Stored entries:
# # # # #

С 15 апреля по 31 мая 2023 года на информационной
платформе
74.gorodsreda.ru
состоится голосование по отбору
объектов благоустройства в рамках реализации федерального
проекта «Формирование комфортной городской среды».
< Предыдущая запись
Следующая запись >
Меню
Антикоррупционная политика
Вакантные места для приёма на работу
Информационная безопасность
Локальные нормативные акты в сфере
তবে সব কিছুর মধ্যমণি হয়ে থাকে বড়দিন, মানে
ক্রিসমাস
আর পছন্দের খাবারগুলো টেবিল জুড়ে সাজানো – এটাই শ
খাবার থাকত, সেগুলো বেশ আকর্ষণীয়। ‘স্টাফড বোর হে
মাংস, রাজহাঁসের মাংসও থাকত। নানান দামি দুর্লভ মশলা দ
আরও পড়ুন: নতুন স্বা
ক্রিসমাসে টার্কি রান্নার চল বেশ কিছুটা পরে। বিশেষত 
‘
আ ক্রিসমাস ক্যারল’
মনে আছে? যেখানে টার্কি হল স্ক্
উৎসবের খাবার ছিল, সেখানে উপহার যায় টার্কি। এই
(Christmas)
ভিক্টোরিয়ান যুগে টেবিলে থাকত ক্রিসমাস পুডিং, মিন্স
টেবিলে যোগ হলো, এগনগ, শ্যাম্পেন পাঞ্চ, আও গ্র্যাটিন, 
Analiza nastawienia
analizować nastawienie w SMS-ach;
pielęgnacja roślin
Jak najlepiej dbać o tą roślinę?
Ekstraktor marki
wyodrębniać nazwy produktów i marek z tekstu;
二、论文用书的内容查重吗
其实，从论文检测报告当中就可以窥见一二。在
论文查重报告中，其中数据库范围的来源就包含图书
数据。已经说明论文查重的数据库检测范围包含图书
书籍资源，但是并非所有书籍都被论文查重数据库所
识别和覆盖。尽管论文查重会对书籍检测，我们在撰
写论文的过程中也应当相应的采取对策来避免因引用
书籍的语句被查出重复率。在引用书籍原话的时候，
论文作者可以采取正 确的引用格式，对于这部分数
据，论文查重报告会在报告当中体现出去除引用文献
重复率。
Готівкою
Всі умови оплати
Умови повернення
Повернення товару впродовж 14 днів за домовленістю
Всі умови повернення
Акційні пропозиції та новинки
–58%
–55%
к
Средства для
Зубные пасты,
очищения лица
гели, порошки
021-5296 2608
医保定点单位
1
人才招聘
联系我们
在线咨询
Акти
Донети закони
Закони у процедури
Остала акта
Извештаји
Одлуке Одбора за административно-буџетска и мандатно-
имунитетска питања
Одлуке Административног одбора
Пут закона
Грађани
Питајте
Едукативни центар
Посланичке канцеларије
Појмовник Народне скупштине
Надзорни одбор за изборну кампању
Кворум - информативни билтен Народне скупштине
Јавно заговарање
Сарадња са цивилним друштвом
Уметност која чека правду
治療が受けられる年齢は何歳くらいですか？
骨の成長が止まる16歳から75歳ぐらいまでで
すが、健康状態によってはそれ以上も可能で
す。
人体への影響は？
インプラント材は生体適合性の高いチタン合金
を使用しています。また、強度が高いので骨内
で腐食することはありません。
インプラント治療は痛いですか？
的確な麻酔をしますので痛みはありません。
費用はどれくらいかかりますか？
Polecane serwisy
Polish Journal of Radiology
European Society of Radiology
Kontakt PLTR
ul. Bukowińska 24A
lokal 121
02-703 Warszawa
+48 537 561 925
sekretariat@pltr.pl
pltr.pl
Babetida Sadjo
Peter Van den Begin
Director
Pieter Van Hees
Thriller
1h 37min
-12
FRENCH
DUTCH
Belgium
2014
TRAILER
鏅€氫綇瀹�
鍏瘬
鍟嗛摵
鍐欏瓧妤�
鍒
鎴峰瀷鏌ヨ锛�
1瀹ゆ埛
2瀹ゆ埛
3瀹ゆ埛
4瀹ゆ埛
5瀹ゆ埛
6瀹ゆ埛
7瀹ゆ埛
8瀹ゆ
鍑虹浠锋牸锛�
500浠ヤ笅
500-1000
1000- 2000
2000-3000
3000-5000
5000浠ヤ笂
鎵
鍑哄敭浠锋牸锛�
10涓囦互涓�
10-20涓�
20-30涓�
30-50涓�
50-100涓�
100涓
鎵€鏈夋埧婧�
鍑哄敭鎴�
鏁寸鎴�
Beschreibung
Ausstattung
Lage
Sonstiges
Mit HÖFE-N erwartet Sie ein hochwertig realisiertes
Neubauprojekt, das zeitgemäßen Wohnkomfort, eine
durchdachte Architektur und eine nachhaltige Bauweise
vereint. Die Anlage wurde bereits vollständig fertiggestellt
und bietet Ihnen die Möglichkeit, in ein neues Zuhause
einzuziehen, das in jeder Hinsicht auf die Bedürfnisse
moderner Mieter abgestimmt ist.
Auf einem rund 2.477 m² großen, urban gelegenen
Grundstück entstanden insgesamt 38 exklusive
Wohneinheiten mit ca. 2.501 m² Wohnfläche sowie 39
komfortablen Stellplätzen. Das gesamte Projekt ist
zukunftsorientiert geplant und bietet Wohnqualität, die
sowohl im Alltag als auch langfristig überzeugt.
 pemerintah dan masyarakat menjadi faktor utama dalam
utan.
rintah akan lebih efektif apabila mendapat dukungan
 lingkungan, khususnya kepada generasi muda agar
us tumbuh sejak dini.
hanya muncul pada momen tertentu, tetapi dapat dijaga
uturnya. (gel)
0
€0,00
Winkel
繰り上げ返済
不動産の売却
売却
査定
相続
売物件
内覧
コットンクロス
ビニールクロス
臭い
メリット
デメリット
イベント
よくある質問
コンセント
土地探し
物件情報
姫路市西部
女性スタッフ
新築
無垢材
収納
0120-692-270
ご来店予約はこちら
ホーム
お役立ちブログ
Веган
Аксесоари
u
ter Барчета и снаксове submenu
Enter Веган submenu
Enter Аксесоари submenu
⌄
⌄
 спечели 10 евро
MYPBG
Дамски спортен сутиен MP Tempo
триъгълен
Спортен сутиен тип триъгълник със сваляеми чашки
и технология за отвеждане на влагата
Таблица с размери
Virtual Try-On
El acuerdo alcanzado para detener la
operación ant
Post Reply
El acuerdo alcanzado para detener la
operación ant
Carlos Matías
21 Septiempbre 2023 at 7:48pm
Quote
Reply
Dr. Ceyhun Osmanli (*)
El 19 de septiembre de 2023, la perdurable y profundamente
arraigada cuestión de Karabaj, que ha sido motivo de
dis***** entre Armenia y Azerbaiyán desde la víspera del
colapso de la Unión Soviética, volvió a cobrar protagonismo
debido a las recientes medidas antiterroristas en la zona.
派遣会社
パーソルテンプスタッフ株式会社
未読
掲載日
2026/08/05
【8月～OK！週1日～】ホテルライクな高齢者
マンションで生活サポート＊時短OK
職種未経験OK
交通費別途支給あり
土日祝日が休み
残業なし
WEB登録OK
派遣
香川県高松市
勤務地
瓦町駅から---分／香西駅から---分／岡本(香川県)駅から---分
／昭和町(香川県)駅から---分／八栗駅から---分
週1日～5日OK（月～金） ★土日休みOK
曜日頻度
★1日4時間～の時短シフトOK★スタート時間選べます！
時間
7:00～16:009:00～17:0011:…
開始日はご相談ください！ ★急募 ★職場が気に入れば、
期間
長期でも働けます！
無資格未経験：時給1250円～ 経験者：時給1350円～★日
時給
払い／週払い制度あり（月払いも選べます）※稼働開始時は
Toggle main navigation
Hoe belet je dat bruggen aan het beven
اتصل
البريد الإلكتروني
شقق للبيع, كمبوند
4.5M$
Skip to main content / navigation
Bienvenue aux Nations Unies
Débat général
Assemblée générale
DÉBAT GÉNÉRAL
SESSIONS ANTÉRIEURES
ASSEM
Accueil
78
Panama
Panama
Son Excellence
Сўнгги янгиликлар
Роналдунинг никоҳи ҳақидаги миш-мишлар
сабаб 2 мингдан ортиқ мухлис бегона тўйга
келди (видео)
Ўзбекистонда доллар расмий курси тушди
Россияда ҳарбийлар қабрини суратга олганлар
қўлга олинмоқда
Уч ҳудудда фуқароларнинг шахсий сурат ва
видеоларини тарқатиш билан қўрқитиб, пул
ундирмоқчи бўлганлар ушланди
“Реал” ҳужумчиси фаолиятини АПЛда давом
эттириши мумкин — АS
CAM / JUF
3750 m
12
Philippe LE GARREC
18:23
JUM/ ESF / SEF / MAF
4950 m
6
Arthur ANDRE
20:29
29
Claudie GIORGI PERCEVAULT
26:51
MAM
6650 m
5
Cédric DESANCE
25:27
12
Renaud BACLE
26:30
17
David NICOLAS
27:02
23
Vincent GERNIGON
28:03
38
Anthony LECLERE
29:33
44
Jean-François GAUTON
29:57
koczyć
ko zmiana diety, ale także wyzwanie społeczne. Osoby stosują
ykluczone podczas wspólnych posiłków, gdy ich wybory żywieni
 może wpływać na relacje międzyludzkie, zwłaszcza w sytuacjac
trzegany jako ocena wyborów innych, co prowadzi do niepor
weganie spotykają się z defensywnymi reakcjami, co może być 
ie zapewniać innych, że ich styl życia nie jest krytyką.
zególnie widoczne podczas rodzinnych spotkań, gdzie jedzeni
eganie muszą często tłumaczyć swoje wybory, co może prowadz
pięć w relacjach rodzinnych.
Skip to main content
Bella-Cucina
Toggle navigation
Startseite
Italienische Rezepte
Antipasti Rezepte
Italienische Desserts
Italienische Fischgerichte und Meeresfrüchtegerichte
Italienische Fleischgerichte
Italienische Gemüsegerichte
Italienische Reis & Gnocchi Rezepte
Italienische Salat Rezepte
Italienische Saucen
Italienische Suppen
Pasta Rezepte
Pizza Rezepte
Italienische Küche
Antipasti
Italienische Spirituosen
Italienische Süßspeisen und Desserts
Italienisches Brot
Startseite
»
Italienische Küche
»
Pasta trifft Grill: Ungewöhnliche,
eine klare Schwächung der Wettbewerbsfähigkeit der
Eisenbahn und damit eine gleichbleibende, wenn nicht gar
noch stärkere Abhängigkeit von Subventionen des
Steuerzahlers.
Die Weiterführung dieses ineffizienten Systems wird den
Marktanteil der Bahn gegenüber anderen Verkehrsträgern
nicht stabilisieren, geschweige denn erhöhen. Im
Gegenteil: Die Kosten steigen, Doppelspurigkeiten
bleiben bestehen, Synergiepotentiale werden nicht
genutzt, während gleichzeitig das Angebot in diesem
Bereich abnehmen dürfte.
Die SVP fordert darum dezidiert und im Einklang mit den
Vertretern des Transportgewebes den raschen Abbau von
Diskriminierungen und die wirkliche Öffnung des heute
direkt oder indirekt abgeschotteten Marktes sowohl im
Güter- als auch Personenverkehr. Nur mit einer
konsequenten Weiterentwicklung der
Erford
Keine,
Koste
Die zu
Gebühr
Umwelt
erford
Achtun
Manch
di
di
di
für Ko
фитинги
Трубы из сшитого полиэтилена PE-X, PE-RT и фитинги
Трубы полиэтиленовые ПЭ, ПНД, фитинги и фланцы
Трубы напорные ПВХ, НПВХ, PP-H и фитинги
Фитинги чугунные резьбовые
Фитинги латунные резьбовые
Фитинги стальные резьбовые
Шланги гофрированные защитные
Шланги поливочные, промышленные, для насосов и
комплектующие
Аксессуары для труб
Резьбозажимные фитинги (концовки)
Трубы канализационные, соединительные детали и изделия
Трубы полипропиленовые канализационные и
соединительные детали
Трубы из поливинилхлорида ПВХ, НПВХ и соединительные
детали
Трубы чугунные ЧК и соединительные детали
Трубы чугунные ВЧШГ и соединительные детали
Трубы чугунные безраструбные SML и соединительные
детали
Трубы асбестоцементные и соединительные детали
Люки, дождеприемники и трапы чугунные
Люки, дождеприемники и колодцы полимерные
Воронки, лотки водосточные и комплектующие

# # # # #

THE TASK:
Each line in the entries above, starting at the line with "Mit HÖFE-N erwartet" and ending at the line with "debido a las", is to be printed exactly, and only those lines.

SOLUTION FOR THIS EXERCISE:
Mit HÖFE-N erwartet Sie ein hochwertig realisiertes
Neubauprojekt, das zeitgemäßen Wohnkomfort, eine
durchdachte Architektur und eine nachhaltige Bauweise
vereint. Die Anlage wurde bereits vollständig fertiggestellt
und bietet Ihnen die Möglichkeit, in ein neues Zuhause
einzuziehen, das in jeder Hinsicht auf die Bedürfnisse
moderner Mieter abgestimmt ist.
Auf einem rund 2.477 m² großen, urban gelegenen
Grundstück entstanden insgesamt 38 exklusive
Wohneinheiten mit ca. 2.501 m² Wohnfläche sowie 39
komfortablen Stellplätzen. Das gesamte Projekt ist
zukunftsorientiert geplant und bietet Wohnqualität, die
sowohl im Alltag als auch langfristig überzeugt.
 pemerintah dan masyarakat menjadi faktor utama dalam
utan.
rintah akan lebih efektif apabila mendapat dukungan
 lingkungan, khususnya kepada generasi muda agar
us tumbuh sejak dini.
hanya muncul pada momen tertentu, tetapi dapat dijaga
uturnya. (gel)
0
€0,00
Winkel
繰り上げ返済
不動産の売却
売却
査定
相続
売物件
内覧
コットンクロス
ビニールクロス
臭い
メリット
デメリット
イベント
よくある質問
コンセント
土地探し
物件情報
姫路市西部
女性スタッフ
新築
無垢材
収納
0120-692-270
ご来店予約はこちら
ホーム
お役立ちブログ
Веган
Аксесоари
u
ter Барчета и снаксове submenu
Enter Веган submenu
Enter Аксесоари submenu
⌄
⌄
 спечели 10 евро
MYPBG
Дамски спортен сутиен MP Tempo
триъгълен
Спортен сутиен тип триъгълник със сваляеми чашки
и технология за отвеждане на влагата
Таблица с размери
Virtual Try-On
El acuerdo alcanzado para detener la
operación ant
Post Reply
El acuerdo alcanzado para detener la
operación ant
Carlos Matías
21 Septiempbre 2023 at 7:48pm
Quote
Reply
Dr. Ceyhun Osmanli (*)
El 19 de septiembre de 2023, la perdurable y profundamente
arraigada cuestión de Karabaj, que ha sido motivo de
dis***** entre Armenia y Azerbaiyán desde la víspera del
colapso de la Unión Soviética, volvió a cobrar protagonismo
debido a las recientes medidas antiterroristas en la zona.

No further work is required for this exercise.